> _ACTION ITEM_: Copy the records below verbatim, from the first line through the line containing "zzgl. MwSt.", inclusive, and output nothing else.

(Beginning of TASK INPUTS)

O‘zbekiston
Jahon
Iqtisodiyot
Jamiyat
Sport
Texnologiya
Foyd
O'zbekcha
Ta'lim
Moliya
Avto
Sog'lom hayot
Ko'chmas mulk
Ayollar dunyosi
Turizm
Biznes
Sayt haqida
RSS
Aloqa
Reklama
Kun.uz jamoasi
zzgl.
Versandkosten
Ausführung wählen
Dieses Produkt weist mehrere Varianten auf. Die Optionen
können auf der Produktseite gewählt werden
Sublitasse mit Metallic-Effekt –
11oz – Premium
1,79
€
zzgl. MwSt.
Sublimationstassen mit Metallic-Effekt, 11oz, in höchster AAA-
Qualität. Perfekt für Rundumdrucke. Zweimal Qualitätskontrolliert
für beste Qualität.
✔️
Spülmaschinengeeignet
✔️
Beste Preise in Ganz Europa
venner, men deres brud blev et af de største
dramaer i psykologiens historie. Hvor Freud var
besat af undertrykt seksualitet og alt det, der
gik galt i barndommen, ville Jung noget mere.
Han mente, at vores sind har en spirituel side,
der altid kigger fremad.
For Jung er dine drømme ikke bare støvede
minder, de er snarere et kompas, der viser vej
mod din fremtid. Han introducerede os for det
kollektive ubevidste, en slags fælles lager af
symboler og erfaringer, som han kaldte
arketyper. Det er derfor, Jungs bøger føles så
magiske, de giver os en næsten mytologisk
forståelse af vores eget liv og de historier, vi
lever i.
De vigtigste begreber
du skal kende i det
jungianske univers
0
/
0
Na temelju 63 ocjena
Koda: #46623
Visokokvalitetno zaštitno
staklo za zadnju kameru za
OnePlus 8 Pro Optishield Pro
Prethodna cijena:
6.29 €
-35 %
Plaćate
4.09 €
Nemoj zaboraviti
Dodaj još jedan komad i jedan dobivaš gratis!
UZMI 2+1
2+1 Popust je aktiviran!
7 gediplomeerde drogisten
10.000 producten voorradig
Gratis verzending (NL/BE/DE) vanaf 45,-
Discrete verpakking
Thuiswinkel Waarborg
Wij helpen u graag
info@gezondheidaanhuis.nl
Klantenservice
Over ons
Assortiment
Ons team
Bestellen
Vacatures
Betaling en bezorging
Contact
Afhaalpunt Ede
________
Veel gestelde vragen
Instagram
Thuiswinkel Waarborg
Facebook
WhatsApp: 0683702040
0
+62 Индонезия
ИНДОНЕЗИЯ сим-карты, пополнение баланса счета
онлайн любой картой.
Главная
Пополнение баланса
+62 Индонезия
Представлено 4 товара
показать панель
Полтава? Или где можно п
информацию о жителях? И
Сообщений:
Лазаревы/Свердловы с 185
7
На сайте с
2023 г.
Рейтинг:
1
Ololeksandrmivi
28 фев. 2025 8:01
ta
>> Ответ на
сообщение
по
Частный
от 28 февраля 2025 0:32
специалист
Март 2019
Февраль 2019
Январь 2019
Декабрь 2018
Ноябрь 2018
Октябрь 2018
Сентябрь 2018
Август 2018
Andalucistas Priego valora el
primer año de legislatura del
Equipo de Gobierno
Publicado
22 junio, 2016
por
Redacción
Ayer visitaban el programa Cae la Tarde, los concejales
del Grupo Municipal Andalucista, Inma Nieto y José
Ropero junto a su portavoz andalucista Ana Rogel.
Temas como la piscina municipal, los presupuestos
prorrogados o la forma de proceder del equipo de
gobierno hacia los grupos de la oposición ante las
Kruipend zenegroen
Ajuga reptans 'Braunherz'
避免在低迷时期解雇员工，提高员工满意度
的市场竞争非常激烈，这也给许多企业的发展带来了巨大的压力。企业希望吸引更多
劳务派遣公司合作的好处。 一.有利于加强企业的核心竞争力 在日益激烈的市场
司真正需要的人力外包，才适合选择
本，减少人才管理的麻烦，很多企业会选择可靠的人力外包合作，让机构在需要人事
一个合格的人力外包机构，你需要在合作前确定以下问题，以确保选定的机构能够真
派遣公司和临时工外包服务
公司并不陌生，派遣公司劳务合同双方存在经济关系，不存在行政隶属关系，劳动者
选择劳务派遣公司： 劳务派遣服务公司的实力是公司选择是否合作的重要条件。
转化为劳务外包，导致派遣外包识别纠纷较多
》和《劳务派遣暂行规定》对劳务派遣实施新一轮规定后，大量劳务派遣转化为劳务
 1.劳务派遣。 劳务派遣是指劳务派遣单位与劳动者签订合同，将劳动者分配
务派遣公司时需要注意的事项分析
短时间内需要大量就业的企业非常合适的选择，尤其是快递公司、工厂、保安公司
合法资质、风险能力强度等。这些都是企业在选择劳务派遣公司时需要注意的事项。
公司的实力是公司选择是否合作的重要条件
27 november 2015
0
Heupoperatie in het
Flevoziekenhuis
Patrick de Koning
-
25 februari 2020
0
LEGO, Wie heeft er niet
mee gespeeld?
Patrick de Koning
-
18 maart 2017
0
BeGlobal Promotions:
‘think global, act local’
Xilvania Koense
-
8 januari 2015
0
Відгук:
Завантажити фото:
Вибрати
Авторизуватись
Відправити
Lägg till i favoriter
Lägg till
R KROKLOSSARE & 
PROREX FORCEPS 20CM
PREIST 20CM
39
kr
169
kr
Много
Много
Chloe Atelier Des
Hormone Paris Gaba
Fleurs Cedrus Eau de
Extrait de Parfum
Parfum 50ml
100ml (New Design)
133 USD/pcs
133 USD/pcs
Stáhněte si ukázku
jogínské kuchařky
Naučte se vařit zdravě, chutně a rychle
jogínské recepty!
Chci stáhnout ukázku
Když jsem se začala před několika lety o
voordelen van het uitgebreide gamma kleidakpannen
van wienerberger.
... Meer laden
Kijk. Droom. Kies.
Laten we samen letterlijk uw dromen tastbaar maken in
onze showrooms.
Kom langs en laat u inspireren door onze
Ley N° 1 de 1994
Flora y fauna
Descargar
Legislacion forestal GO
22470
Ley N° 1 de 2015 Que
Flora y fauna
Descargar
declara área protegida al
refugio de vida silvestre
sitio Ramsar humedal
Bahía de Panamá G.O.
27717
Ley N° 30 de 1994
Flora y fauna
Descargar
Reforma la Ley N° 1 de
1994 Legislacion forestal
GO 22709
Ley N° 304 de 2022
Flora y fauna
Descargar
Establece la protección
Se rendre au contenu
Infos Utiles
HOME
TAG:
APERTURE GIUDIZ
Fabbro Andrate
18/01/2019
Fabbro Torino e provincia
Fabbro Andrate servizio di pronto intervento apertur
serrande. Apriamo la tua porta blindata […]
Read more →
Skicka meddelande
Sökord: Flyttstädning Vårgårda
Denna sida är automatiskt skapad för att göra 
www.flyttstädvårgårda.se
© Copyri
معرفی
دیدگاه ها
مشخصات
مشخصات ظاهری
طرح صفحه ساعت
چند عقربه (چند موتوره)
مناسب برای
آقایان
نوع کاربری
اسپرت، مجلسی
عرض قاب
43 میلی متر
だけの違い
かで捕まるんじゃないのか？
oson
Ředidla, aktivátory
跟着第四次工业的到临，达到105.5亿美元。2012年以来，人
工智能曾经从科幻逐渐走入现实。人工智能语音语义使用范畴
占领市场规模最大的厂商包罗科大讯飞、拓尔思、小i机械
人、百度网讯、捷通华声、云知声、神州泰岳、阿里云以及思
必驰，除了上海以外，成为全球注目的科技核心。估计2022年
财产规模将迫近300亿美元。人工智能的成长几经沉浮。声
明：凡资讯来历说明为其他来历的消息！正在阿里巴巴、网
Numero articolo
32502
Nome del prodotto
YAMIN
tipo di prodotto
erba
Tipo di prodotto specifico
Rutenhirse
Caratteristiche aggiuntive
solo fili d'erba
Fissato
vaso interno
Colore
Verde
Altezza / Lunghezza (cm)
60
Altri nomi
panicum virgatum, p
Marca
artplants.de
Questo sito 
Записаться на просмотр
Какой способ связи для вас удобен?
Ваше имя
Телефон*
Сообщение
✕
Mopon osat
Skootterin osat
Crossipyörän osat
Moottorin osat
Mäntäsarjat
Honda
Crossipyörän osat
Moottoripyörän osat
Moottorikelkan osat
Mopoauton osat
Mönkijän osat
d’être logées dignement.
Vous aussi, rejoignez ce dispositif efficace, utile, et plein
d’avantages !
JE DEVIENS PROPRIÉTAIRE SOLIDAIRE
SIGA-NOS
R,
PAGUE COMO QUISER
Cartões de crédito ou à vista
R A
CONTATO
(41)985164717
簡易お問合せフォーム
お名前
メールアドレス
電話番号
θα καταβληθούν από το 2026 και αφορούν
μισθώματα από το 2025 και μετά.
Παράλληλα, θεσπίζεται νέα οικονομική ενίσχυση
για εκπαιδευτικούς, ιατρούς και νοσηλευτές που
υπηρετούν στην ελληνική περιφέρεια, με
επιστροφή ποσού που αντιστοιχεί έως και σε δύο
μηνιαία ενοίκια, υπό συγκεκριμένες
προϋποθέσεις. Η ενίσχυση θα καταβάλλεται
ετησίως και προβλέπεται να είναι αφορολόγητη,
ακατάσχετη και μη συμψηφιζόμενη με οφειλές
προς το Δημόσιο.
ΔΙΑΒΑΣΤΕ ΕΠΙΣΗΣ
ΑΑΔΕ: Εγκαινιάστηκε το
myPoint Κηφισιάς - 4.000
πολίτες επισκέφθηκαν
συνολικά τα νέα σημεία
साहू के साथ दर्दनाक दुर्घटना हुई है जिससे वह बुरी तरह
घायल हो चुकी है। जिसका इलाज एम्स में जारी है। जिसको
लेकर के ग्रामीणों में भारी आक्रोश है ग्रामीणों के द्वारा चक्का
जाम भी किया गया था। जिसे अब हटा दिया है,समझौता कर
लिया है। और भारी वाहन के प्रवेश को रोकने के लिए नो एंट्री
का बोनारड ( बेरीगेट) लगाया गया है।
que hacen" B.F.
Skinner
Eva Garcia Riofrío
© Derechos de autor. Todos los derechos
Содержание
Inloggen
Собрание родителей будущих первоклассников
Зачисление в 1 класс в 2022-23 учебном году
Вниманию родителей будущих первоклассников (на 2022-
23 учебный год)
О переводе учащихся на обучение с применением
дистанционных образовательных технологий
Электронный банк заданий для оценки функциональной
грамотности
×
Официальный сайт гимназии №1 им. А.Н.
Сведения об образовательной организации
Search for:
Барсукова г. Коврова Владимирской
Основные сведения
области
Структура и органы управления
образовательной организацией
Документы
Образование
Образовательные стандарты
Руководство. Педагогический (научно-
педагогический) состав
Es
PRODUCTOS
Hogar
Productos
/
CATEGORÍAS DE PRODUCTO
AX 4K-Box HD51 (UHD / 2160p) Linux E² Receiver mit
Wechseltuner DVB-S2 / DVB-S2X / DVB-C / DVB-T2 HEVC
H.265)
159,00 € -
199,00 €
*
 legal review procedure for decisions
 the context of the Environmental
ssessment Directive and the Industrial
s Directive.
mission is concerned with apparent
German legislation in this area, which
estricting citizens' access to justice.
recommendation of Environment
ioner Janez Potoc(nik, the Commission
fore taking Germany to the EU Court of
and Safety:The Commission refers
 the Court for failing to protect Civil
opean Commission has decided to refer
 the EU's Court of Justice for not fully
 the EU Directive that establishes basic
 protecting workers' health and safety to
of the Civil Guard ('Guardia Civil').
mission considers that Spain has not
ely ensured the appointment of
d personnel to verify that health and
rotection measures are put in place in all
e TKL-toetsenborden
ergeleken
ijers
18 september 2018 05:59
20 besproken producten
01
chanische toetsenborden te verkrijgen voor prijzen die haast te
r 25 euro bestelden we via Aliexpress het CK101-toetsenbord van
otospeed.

(End of TASK INPUTS)

> _COMPLETED EXERCISE_:
O‘zbekiston
Jahon
Iqtisodiyot
Jamiyat
Sport
Texnologiya
Foyd
O'zbekcha
Ta'lim
Moliya
Avto
Sog'lom hayot
Ko'chmas mulk
Ayollar dunyosi
Turizm
Biznes
Sayt haqida
RSS
Aloqa
Reklama
Kun.uz jamoasi
zzgl.
Versandkosten
Ausführung wählen
Dieses Produkt weist mehrere Varianten auf. Die Optionen
können auf der Produktseite gewählt werden
Sublitasse mit Metallic-Effekt –
11oz – Premium
1,79
€
zzgl. MwSt.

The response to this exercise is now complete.